If $k$ is odd, say $k = 2m + 1$, then we have $$ \begin{align*} f(x) &= \frac{(-1)^{m}}{2^{2m}} \sum_{j = 0}^m (-1)^j \binom{2m+1}{j} \frac{e^{[2(m-j) + 1]x} - e^{-[2(m-j) + 1]x}}{2i} \\ &=\frac{1}{2^{2m}} \sum_{j = 0}^m (-1)^{m-j} \binom{2m+1}{j} \sin [2(m-j) + 1]x \\ &=\frac{1}{2^{2m}} \sum_{h = 0}^m (-1)^{h} \binom{2m+1}{m-h} \sin (2h + 1)x, \end{align*} $$ which is again easy to integrate. From $0$ to $\pi$, this last formula won't immediately give you the simplest form of the integral, which is twice the Wallis integral. Also, there are some circumstances where it might be preferable to integrate directly from one of the complex forms of $f(x)$, using the fact that the integral of $e^{inx}$ is $\displaystyle \frac{e^{inx}}{in}$.
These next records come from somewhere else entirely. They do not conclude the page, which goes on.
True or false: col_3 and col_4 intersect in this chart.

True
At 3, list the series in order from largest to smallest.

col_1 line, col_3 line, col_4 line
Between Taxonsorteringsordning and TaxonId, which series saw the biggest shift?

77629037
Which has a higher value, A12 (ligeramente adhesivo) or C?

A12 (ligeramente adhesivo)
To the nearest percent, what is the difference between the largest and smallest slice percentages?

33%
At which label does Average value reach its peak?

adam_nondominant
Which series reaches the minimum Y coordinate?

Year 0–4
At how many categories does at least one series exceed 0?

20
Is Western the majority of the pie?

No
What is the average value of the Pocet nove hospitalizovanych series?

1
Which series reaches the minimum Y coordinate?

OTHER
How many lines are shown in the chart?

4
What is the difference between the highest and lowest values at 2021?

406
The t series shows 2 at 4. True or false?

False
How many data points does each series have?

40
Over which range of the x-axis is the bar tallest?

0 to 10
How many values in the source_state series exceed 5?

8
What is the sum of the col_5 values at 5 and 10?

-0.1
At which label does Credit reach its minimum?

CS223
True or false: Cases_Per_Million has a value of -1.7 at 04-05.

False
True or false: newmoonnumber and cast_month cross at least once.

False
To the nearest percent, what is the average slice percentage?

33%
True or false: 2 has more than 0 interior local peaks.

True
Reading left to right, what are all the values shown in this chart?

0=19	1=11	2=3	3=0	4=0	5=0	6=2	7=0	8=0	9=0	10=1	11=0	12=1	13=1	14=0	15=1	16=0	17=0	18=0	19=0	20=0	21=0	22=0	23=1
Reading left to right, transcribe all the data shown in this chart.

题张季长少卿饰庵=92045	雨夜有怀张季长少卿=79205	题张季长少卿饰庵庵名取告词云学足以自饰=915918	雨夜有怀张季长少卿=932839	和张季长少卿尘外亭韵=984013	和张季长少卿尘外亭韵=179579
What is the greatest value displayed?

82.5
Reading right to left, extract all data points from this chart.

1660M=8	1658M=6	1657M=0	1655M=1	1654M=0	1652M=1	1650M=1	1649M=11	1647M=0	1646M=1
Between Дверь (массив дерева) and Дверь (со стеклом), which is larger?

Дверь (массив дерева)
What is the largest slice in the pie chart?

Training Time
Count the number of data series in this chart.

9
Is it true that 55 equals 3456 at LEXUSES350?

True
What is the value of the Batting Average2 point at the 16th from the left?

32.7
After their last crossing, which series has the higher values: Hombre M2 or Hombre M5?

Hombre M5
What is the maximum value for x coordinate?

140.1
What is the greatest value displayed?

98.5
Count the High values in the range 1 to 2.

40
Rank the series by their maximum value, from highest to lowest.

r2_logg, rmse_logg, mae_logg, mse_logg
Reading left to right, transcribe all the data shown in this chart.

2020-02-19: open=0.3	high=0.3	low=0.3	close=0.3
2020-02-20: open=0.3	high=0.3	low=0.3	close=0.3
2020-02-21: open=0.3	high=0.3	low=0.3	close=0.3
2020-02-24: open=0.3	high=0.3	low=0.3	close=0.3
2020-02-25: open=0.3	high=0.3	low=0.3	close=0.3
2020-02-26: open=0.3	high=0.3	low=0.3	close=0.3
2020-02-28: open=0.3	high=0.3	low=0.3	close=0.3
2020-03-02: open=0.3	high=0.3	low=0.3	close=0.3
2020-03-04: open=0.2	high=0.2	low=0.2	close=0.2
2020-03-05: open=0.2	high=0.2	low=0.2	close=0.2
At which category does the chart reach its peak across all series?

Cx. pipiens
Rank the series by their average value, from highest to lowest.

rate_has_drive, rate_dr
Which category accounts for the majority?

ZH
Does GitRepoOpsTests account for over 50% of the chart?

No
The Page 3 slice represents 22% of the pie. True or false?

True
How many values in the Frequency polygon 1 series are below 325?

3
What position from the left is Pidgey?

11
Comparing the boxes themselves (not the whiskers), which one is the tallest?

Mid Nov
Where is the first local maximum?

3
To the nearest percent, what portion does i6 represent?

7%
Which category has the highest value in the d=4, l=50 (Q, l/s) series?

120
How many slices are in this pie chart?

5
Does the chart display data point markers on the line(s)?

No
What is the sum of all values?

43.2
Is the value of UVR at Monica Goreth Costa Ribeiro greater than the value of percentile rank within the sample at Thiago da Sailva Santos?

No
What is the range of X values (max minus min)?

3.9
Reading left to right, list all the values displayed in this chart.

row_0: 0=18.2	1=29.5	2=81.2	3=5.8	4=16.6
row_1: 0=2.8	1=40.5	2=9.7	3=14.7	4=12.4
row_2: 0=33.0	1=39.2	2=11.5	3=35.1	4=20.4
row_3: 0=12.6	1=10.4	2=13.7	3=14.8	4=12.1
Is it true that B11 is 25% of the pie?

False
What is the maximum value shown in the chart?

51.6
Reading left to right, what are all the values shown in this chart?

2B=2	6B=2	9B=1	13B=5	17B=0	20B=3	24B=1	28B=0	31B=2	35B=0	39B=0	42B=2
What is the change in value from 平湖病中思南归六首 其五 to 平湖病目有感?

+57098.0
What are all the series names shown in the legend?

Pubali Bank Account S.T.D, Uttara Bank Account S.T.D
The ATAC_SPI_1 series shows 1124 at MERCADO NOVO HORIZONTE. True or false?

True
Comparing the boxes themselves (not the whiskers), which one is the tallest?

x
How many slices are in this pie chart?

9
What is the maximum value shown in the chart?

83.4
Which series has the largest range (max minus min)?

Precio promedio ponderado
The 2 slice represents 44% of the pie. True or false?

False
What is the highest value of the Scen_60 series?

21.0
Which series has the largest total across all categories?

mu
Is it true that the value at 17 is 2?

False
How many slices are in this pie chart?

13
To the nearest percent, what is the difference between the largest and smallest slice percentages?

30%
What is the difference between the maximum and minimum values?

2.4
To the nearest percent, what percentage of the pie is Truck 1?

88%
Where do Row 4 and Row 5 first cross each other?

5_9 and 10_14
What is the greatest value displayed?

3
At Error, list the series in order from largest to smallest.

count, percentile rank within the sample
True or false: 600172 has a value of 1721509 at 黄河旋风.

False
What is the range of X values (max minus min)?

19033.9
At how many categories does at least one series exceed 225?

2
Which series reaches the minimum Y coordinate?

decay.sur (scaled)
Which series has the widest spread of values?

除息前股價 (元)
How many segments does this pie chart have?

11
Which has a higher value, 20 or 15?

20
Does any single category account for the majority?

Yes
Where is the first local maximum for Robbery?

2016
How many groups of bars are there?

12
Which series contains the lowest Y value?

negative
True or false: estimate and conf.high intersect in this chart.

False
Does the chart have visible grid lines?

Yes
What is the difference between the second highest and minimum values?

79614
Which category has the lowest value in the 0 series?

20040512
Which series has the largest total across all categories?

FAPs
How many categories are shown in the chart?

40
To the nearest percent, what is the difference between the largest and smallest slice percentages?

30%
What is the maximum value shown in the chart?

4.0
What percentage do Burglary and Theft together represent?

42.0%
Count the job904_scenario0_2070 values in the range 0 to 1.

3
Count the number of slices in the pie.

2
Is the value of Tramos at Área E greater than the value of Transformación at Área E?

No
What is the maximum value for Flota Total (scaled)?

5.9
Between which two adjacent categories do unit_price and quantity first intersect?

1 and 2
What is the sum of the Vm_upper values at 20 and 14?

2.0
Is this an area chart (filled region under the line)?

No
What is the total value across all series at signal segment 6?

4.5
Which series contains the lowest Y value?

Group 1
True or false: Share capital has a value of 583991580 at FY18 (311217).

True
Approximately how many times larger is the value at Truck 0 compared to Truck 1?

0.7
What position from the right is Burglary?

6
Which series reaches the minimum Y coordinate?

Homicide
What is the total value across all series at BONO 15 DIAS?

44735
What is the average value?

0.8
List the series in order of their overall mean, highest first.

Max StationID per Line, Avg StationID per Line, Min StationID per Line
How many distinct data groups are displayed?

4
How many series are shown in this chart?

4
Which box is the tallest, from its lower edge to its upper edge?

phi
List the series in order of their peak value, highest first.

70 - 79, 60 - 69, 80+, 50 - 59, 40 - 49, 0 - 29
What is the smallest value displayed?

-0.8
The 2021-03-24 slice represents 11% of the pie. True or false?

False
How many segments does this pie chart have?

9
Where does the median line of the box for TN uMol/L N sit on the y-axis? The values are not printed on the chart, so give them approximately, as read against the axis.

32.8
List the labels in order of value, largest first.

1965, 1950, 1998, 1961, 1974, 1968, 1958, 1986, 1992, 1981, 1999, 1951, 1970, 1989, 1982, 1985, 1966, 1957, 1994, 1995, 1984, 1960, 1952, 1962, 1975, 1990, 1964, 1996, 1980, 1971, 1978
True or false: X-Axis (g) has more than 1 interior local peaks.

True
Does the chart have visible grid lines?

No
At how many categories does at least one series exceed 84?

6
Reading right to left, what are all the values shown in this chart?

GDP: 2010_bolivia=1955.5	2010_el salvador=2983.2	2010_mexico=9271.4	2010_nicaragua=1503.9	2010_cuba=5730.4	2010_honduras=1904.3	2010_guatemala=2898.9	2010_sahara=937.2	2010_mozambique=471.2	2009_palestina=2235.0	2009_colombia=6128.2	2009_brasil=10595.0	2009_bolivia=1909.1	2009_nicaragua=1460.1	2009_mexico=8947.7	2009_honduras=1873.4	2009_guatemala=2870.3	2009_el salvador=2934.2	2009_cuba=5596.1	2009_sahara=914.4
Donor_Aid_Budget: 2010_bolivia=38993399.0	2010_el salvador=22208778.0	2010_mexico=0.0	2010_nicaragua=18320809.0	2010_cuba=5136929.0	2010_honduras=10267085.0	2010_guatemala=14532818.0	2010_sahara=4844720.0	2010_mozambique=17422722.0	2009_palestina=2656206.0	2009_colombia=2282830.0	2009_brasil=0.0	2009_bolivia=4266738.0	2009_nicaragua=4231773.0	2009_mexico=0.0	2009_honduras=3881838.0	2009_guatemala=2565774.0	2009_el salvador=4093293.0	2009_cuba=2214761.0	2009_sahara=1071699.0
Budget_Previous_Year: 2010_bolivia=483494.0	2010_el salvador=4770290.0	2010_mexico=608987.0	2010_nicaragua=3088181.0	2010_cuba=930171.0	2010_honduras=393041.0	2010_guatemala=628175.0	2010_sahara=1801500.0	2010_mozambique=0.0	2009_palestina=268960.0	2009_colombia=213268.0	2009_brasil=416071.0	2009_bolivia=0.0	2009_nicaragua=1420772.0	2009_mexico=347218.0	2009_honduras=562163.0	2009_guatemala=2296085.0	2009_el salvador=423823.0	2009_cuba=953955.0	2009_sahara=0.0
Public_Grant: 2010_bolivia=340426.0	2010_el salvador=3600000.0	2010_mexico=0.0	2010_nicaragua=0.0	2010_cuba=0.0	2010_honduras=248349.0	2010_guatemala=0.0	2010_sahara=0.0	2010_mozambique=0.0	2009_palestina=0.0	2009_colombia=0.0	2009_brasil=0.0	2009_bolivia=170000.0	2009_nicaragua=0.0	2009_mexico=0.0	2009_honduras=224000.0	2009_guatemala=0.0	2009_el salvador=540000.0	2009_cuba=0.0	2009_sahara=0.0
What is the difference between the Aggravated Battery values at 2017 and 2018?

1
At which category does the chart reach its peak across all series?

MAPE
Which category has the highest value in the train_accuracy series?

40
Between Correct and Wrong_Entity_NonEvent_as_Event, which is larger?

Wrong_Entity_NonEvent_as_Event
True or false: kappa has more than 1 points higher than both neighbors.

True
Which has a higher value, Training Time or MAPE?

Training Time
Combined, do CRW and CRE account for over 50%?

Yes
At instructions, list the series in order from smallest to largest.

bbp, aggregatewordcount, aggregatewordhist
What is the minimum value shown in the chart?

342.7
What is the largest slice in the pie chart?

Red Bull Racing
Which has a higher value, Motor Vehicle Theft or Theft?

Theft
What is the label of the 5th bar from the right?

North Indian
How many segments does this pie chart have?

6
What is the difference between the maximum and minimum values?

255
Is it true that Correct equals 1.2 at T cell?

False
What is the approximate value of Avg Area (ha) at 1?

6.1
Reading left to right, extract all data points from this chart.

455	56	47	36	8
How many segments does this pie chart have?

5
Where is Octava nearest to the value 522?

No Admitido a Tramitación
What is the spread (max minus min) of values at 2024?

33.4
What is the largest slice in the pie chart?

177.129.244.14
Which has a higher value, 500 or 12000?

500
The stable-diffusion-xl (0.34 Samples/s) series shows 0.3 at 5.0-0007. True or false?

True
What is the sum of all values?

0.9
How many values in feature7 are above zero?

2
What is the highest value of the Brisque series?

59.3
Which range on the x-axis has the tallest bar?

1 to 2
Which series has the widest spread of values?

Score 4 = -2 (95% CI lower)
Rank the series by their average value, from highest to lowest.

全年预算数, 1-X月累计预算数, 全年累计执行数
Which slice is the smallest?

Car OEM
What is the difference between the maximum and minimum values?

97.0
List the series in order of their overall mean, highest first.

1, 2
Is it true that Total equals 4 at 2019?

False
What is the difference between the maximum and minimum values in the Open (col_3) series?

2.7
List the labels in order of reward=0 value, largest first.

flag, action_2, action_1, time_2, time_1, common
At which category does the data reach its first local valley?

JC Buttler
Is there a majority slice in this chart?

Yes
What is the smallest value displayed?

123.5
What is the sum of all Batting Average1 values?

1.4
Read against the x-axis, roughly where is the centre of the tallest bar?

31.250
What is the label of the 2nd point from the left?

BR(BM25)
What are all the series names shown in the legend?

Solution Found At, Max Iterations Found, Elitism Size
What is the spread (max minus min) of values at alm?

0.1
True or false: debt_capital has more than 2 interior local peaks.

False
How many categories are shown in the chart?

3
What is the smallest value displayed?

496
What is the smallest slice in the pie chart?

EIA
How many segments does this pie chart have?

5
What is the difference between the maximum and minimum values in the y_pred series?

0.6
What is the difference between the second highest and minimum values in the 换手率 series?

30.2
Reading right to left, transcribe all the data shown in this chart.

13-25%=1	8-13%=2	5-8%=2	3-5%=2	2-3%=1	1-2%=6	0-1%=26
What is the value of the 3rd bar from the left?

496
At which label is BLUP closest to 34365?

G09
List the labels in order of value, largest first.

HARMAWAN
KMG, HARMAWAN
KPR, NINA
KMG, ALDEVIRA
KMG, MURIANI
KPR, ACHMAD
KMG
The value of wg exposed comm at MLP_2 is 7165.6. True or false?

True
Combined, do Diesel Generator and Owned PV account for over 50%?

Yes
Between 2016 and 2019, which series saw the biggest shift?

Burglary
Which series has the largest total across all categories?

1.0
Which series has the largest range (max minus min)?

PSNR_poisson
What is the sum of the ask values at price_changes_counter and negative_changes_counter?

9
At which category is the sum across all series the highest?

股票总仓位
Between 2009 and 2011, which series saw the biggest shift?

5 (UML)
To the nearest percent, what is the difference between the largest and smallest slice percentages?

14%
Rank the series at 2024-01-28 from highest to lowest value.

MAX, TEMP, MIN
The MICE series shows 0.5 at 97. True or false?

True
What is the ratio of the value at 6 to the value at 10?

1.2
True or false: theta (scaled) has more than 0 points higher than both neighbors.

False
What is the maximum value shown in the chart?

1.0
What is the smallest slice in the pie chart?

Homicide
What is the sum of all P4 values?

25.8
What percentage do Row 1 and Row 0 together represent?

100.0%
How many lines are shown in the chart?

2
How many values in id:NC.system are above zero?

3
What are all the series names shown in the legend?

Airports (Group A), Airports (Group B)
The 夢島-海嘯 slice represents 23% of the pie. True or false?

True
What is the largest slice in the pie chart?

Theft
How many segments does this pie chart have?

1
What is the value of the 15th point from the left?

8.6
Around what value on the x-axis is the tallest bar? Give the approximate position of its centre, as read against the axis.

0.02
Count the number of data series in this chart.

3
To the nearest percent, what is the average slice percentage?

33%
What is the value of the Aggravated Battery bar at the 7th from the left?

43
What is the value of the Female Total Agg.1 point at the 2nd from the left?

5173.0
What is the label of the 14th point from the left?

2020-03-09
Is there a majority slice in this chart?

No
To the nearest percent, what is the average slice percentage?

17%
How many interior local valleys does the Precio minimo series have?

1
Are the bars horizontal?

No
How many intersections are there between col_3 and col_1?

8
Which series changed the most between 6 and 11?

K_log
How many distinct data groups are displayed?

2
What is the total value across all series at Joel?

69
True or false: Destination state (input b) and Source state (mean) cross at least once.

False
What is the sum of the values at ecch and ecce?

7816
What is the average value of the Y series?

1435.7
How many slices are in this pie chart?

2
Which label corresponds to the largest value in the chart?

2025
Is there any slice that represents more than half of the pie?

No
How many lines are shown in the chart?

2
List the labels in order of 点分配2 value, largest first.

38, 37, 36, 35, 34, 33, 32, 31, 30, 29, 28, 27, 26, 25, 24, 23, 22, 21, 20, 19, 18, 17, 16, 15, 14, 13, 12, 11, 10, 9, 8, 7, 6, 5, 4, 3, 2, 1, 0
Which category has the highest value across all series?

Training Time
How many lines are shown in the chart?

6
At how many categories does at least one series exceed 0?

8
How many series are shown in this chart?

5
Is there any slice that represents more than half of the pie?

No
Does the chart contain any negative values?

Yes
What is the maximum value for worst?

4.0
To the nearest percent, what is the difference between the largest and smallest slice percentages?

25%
For $k = 7$, we get $$\sin^7 x = \frac{35}{64} \sin x - \frac{21}{64} \sin 3x + \frac{7}{64} \sin 5x - \frac{1}{64} \sin 7x.$$

Answer 2

The usual form of the resulting integral depends, for one, on the parity of $k$ (i.e., whether it is even or odd).

If you really want a general formula, you could expand using the complex representation of $\sin$, namely, $$\sin z = \frac{\exp(iz) - \exp(-iz)}{2i},$$ expand $\sin^k z$ using the binomial theorem, integral term-by-term (which is easy, since each term is an exponential function), then rewrite the resulting complex expression as a sum of sine and cosine functions.

The above technique may or may not be useful. In general, it is better to do the following: If $k$ is even, use the double angle identity to write the integral in terms of $\cos^{k / 2}$, and handle any terms $\cos^{\ell}$ with even $\ell$ that occur with the same method. If $k$ is odd, say, $k = 2 m + 1$, we can write $$\int \sin^k x \,dx = \int (1 - \cos^2 x)^m \sin x \,dx,$$ after which the substitution $u = \cos x$ transforms the integral into one with a polynomial integrand. Any terms $\cos^{\ell} x$ with odd $\ell$ that occur can be handled analogously.

Answer 3

We can also use integration by parts to reduce the integral to either $\int\sin(x)\,\mathrm{d}x$ or $\int1\,\mathrm{d}x$. $$ \begin{align} \int\sin^n(x)\,\mathrm{d}x &=-\int\sin^{n-1}(x)\,\mathrm{d}\cos(x)\tag{1}\\ &=-\cos(x)\sin^{n-1}(x)+(n-1)\int\sin^{n-2}(x)\cos^2(x)\,\mathrm{d}x\tag{2}\\ &=-\frac1n\cos(x)\sin^{n-1}(x)+\frac{n-1}n\int\sin^{n-2}(x)\,\mathrm{d}x\tag{3} \end{align} $$ Explanation:
$(1)$: $\mathrm{d}\cos(x)=-\sin(x)\,\mathrm{d}x$
$(2)$: integrate by parts
$(3)$: add $(n-1)\int\sin^n(x)\,\mathrm{d}x$ to both sides and divide by $n$

Modulo a constant of integration, induction and $(3)$ yields $$ \begin{align} &\int\sin^n(x)\,\mathrm{d}x\\ &=\frac{(n-1)!!}{n!!}x[n\text{ is even}]-\cos(x)\sum_{k=0}^{\lfloor\frac{n-1}2\rfloor}\frac{(n-1)!!(n-2k)!!}{n!!(n-2k-1)!!}\frac{\sin^{n-2k-1}(x)}{n-2k}\\ &=\frac{(n-1)!!}{n!!}\left(x[n\text{ is even}]-\cos(x)\sum_{k=0}^{\lfloor\frac{n-1}2\rfloor}\frac{(n-2k-2)!!}{(n-2k-1)!!}\,\sin^{n-2k-1}(x)\right) \tag{4} \end{align} $$ where $[\dots]$ are Iverson Brackets.